What you’ll be doing...

Our HR Business Intelligence team seeks a data scientist (including machine learning, analytics, data structuring, mining, modeling, and visualization) with strong project management skills, to drive strategic workforce initiatives and enable decision-making to optimize attraction, productivity, engagement, and retention of workforce at Verizon.

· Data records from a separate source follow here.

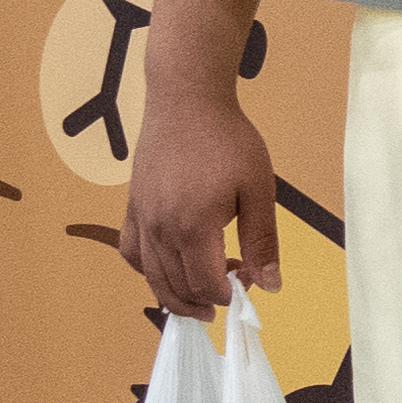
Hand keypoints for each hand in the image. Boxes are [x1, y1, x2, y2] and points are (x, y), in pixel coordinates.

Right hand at [119, 80, 281, 319]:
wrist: (186, 101)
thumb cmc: (229, 141)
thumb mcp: (258, 190)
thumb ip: (262, 240)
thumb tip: (271, 285)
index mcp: (194, 226)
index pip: (205, 283)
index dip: (227, 295)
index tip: (247, 287)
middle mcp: (160, 228)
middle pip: (175, 285)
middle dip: (202, 301)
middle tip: (227, 300)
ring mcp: (140, 217)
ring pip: (150, 274)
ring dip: (174, 294)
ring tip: (198, 300)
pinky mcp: (131, 206)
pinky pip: (130, 250)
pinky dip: (146, 269)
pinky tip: (166, 269)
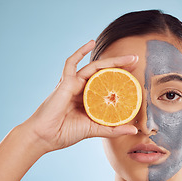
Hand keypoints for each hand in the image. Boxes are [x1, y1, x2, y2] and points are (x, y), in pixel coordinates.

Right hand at [22, 40, 138, 152]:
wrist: (45, 137)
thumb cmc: (66, 133)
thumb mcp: (95, 130)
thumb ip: (114, 129)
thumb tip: (135, 130)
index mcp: (90, 99)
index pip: (109, 85)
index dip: (122, 79)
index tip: (136, 76)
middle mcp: (83, 89)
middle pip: (105, 73)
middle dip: (121, 66)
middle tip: (136, 61)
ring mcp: (74, 84)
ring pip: (95, 67)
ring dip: (112, 60)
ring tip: (128, 57)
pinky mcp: (65, 82)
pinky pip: (71, 63)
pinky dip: (80, 52)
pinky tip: (90, 43)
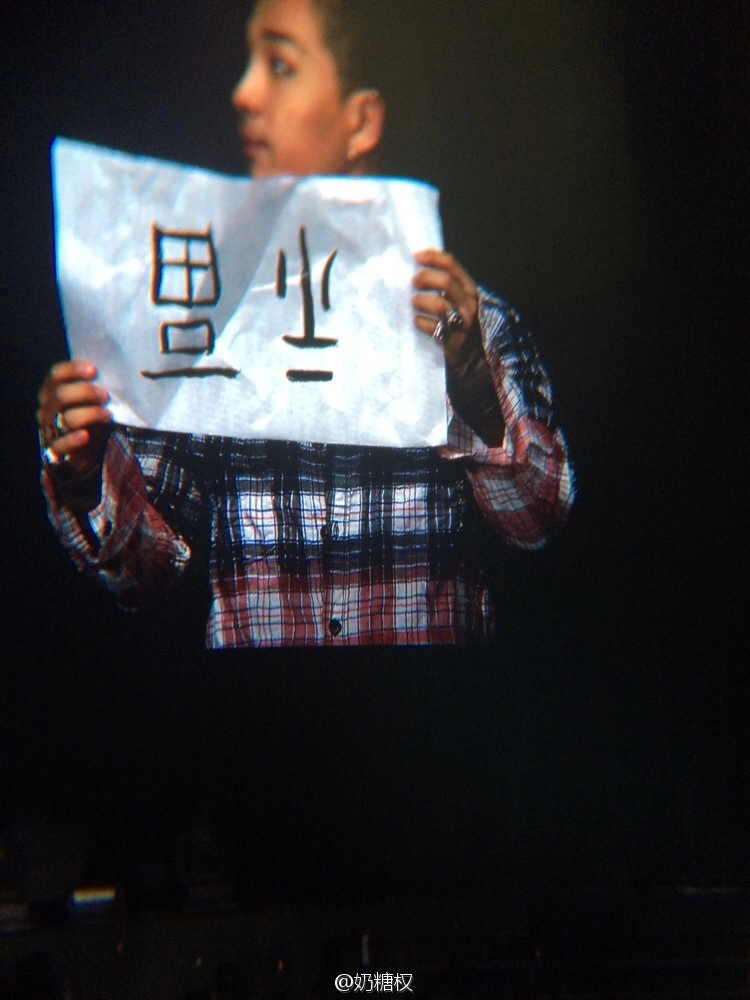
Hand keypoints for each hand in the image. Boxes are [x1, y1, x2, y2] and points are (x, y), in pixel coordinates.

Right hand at [37, 360, 111, 476]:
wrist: (87, 457)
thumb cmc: (92, 422)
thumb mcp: (92, 403)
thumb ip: (95, 388)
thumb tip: (115, 372)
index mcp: (52, 392)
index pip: (56, 375)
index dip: (72, 370)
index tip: (93, 370)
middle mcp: (48, 409)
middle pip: (60, 395)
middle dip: (85, 392)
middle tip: (105, 395)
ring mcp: (50, 430)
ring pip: (64, 418)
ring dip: (89, 414)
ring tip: (107, 415)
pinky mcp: (55, 451)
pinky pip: (60, 444)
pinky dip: (72, 439)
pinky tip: (85, 435)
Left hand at [412, 249, 479, 367]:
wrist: (469, 356)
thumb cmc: (457, 323)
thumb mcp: (457, 300)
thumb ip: (445, 285)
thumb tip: (418, 266)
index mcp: (469, 289)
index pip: (452, 265)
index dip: (433, 258)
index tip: (415, 257)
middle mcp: (469, 304)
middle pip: (446, 282)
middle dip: (426, 278)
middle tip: (413, 282)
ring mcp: (464, 323)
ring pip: (440, 305)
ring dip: (422, 301)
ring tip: (414, 302)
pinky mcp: (454, 341)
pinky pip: (433, 327)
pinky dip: (420, 322)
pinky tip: (416, 321)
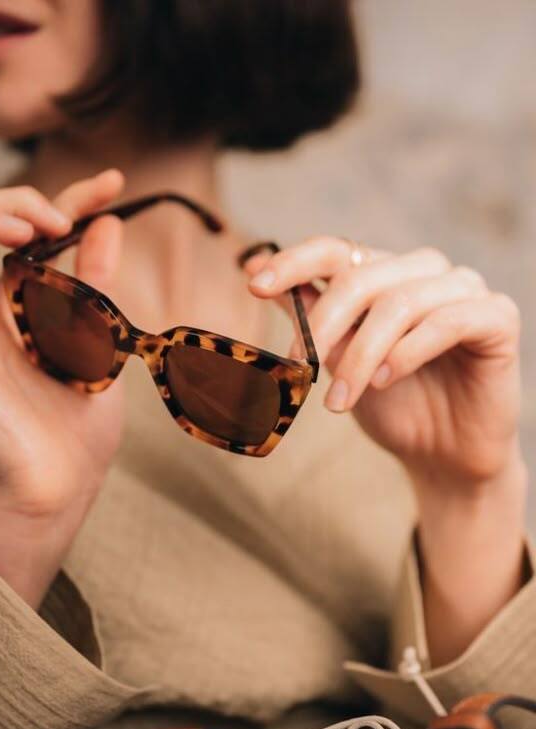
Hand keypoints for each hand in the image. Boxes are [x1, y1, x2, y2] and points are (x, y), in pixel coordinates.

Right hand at [0, 170, 125, 604]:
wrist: (60, 481)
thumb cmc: (79, 422)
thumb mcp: (98, 335)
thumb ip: (96, 277)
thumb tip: (109, 222)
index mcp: (18, 305)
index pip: (31, 233)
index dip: (70, 198)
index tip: (117, 183)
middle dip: (19, 200)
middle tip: (62, 215)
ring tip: (29, 229)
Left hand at [245, 238, 523, 493]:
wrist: (440, 455)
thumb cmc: (388, 405)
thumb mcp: (335, 360)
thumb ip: (307, 316)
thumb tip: (253, 272)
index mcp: (383, 276)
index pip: (335, 250)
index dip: (293, 261)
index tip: (254, 284)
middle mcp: (423, 273)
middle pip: (362, 278)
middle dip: (322, 325)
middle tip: (299, 368)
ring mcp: (463, 290)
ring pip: (399, 303)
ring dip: (361, 356)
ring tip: (339, 400)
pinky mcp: (497, 318)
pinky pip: (447, 321)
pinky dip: (407, 352)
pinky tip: (385, 381)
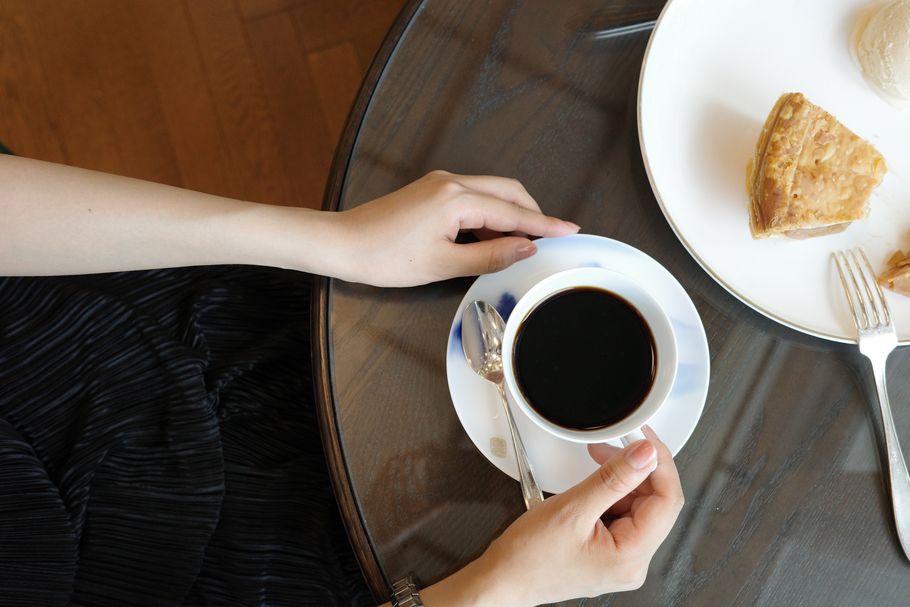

  • Analyze the needs of internal clients to prioritize, develop, and execute project plans to identify initiatives and manage partner agreements, deliverables and timetables.
  • Effectively formulate business and workforce problems to design and implement creative solutions through analytics and predictive modeling Identify data sources and build data sets to perform statistical analyses.
  • Perform model assessment, validation, and enhancement activities.
  • Create what-if scenarios and develop algorithms to forecast and predict workforce behavior.
  • Evaluate effectiveness of processes and measure the impact and ROI of changes associated with recommend solutions.
  • Generate and disseminate actionable data, insights, and recommendations through clear, succinct reports and presentations to senior leadership and stakeholders to drive strategic workforce initiatives and HR operations.
  • Partner with IT/HRIS to effectively migrate analytical models from prototype to production.
  • Drive understanding, adoption and application of analytical model results with end-users by translating technical findings into simple and succinct readouts to stakeholders.
  • Maintain working knowledge of modeling, data mining, machine learning and visualization best practices; keep current on the latest trends and best practices in HR and workforce analytics.
  • Engage with broader team and promote cross-functional and cross-business knowledge sharing and internal analytics talent development.

What we’re looking for...

You'll need to have:

  • Bachelor's degree or four or more years of work experience.
  • Four or more years of relevant work experience.
  • Two or more years of experience in developing and implementing machine learn models in business setting.
  • Willingness to travel.

Even better if you have:

  • Bachelor’s degree in Data Science/Analytics, Computer Science, Operations Research, Applied Statistics, or a related field with emphasis on quantitative methods.
  • Familiarity and experience with data visualization software such as Qlik or Tableau.
  • Familiarity with SQL and statistical software packages (R, SAS, or SPSS).
  • Strong verbal, written communication and interpersonal skills to articulate linkage between business needs and analytical findings.
  • Ability to condense and structure large datasets for analytics.
  • Strong analytical, critical thinking and decision‐making skills.
  • Ability to work independently and effectively manage concurrent projects, multiple priorities, and make trade-offs to deliver effective solutions in a timely fashion.
  • Strong project management, negotiation, and influencing skills.
  • High professional standards for customer service, confidentiality, integrity, and quality of work.
  • Experience with both structured and unstructured data.

When you join Verizon...

You’ll have the power to go beyond – doing the work that’s transforming how people, businesses and things connect with each other. Not only do we provide the fastest and most reliable network for our customers, but we were first to 5G - a quantum leap in connectivity. Our connected solutions are making communities stronger and enabling energy efficiency. Here, you’ll have the ability to make an impact and create positive change. Whether you think in code, words, pictures or numbers, join our team of the best and brightest. We offer great pay, amazing benefits and opportunity to learn and grow in every role. Together we’ll go far.

Equal Employment Opportunity

We're proud to be an equal opportunity employer- and celebrate our employees' differences, including race, color, religion, sex, sexual orientation, gender identity, national origin, age, disability, and Veteran status. Different makes us better.